Pictures paired with source code —
■ ■ ■ ■

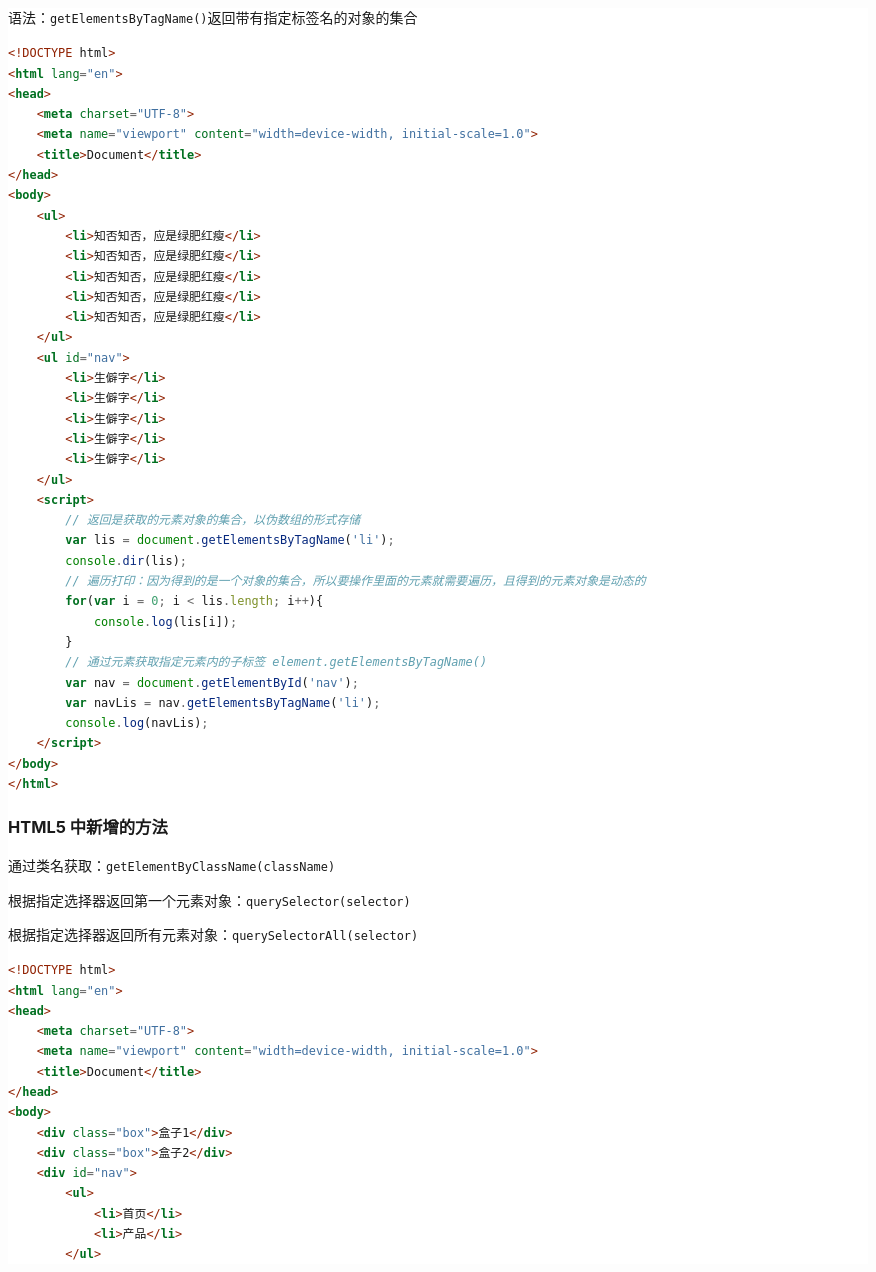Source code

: 语法：`getElementsByTagName()`返回带有指定标签名的对象的集合

```html
<!DOCTYPE html>
<html lang="en">
<head>
    <meta charset="UTF-8">
    <meta name="viewport" content="width=device-width, initial-scale=1.0">
    <title>Document</title>
</head>
<body>
    <ul>
        <li>知否知否，应是绿肥红瘦</li>
        <li>知否知否，应是绿肥红瘦</li>
        <li>知否知否，应是绿肥红瘦</li>
        <li>知否知否，应是绿肥红瘦</li>
        <li>知否知否，应是绿肥红瘦</li>
    </ul>
    <ul id="nav">
        <li>生僻字</li>
        <li>生僻字</li>
        <li>生僻字</li>
        <li>生僻字</li>
        <li>生僻字</li>
    </ul>
    <script>
        // 返回是获取的元素对象的集合，以伪数组的形式存储
        var lis = document.getElementsByTagName('li');
        console.dir(lis);
        // 遍历打印：因为得到的是一个对象的集合，所以要操作里面的元素就需要遍历，且得到的元素对象是动态的
        for(var i = 0; i < lis.length; i++){
            console.log(lis[i]);
        }
        // 通过元素获取指定元素内的子标签 element.getElementsByTagName()
        var nav = document.getElementById('nav');
        var navLis = nav.getElementsByTagName('li');
        console.log(navLis);
    </script>
</body>
</html>
```

### HTML5 中新增的方法

通过类名获取：`getElementByClassName(className)`

根据指定选择器返回第一个元素对象：`querySelector(selector)`

根据指定选择器返回所有元素对象：`querySelectorAll(selector)`

```html
<!DOCTYPE html>
<html lang="en">
<head>
    <meta charset="UTF-8">
    <meta name="viewport" content="width=device-width, initial-scale=1.0">
    <title>Document</title>
</head>
<body>
    <div class="box">盒子1</div>
    <div class="box">盒子2</div>
    <div id="nav">
        <ul>
            <li>首页</li>
            <li>产品</li>
        </ul>
```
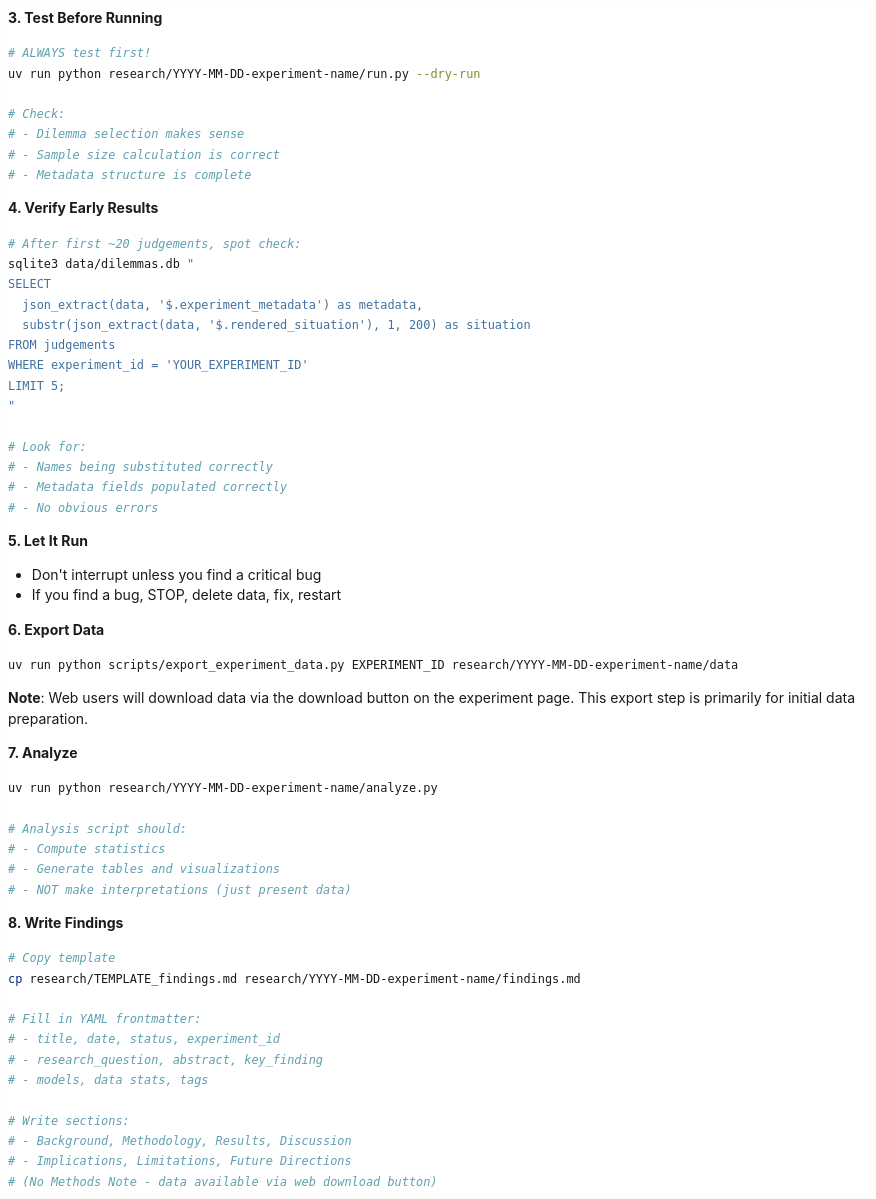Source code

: **3. Test Before Running**
```bash
# ALWAYS test first!
uv run python research/YYYY-MM-DD-experiment-name/run.py --dry-run

# Check:
# - Dilemma selection makes sense
# - Sample size calculation is correct
# - Metadata structure is complete
```

**4. Verify Early Results**
```bash
# After first ~20 judgements, spot check:
sqlite3 data/dilemmas.db "
SELECT
  json_extract(data, '$.experiment_metadata') as metadata,
  substr(json_extract(data, '$.rendered_situation'), 1, 200) as situation
FROM judgements
WHERE experiment_id = 'YOUR_EXPERIMENT_ID'
LIMIT 5;
"

# Look for:
# - Names being substituted correctly
# - Metadata fields populated correctly
# - No obvious errors
```

**5. Let It Run**
- Don't interrupt unless you find a critical bug
- If you find a bug, STOP, delete data, fix, restart

**6. Export Data**
```bash
uv run python scripts/export_experiment_data.py EXPERIMENT_ID research/YYYY-MM-DD-experiment-name/data
```

**Note**: Web users will download data via the download button on the experiment page. This export step is primarily for initial data preparation.

**7. Analyze**
```bash
uv run python research/YYYY-MM-DD-experiment-name/analyze.py

# Analysis script should:
# - Compute statistics
# - Generate tables and visualizations
# - NOT make interpretations (just present data)
```

**8. Write Findings**
```bash
# Copy template
cp research/TEMPLATE_findings.md research/YYYY-MM-DD-experiment-name/findings.md

# Fill in YAML frontmatter:
# - title, date, status, experiment_id
# - research_question, abstract, key_finding
# - models, data stats, tags

# Write sections:
# - Background, Methodology, Results, Discussion
# - Implications, Limitations, Future Directions
# (No Methods Note - data available via web download button)
```
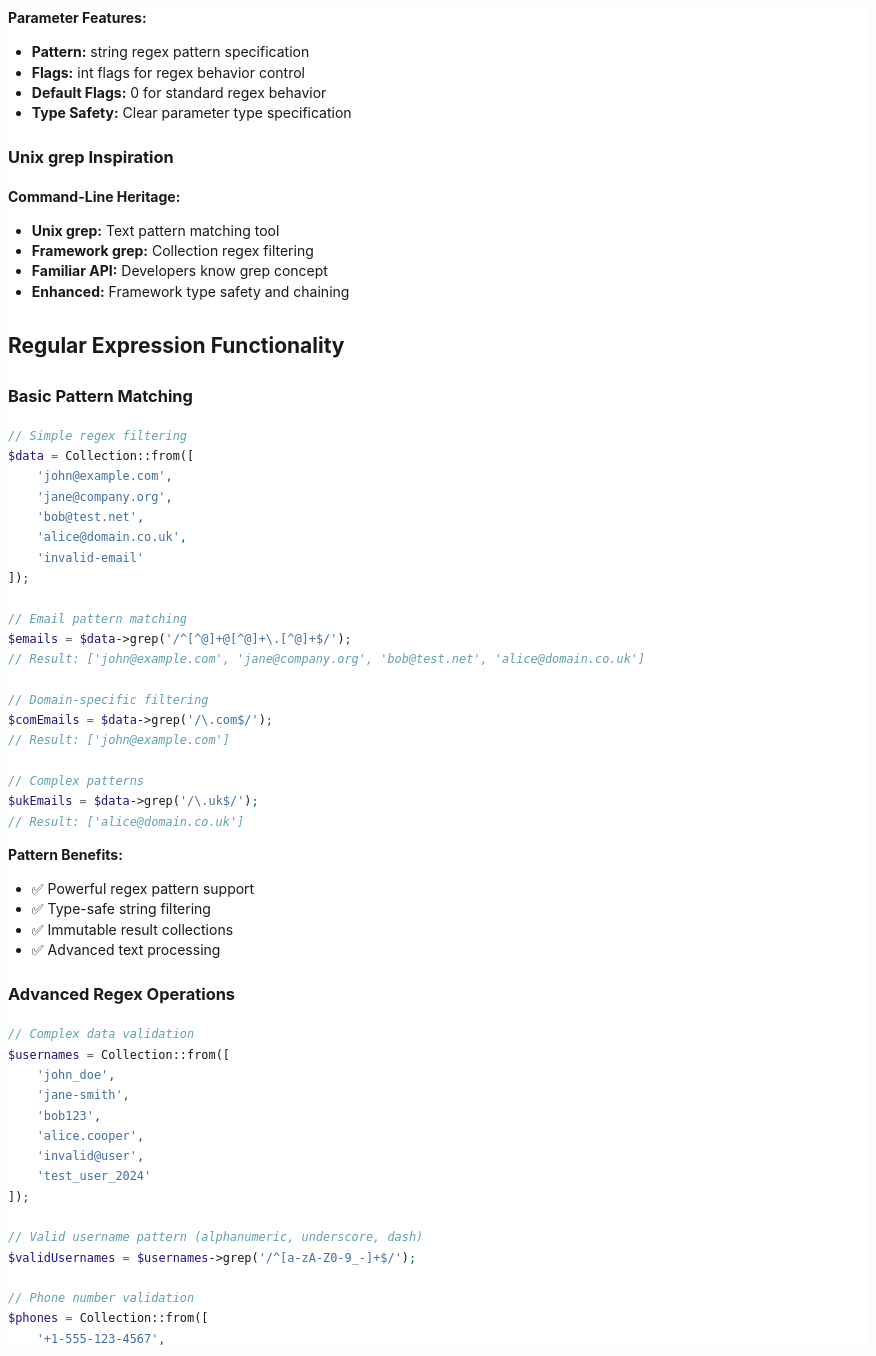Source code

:**Parameter Features:**
- **Pattern:** string regex pattern specification
- **Flags:** int flags for regex behavior control
- **Default Flags:** 0 for standard regex behavior
- **Type Safety:** Clear parameter type specification

### Unix grep Inspiration
**Command-Line Heritage:**
- **Unix grep:** Text pattern matching tool
- **Framework grep:** Collection regex filtering
- **Familiar API:** Developers know grep concept
- **Enhanced:** Framework type safety and chaining

## Regular Expression Functionality

### Basic Pattern Matching
```php
// Simple regex filtering
$data = Collection::from([
    'john@example.com',
    'jane@company.org',
    'bob@test.net',
    'alice@domain.co.uk',
    'invalid-email'
]);

// Email pattern matching
$emails = $data->grep('/^[^@]+@[^@]+\.[^@]+$/');
// Result: ['john@example.com', 'jane@company.org', 'bob@test.net', 'alice@domain.co.uk']

// Domain-specific filtering
$comEmails = $data->grep('/\.com$/');
// Result: ['john@example.com']

// Complex patterns
$ukEmails = $data->grep('/\.uk$/');
// Result: ['alice@domain.co.uk']
```

**Pattern Benefits:**
- ✅ Powerful regex pattern support
- ✅ Type-safe string filtering
- ✅ Immutable result collections
- ✅ Advanced text processing

### Advanced Regex Operations
```php
// Complex data validation
$usernames = Collection::from([
    'john_doe',
    'jane-smith',
    'bob123',
    'alice.cooper',
    'invalid@user',
    'test_user_2024'
]);

// Valid username pattern (alphanumeric, underscore, dash)
$validUsernames = $usernames->grep('/^[a-zA-Z0-9_-]+$/');

// Phone number validation
$phones = Collection::from([
    '+1-555-123-4567',
```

■ ■ ■ ■

What you are asked to do — Wherever the string "Note" appears in a line of the records above, copy that line.

Output for this exercise —
**Note**: Web users will download data via the download button on the experiment page. This export step is primarily for initial data preparation.
# (No Methods Note - data available via web download button)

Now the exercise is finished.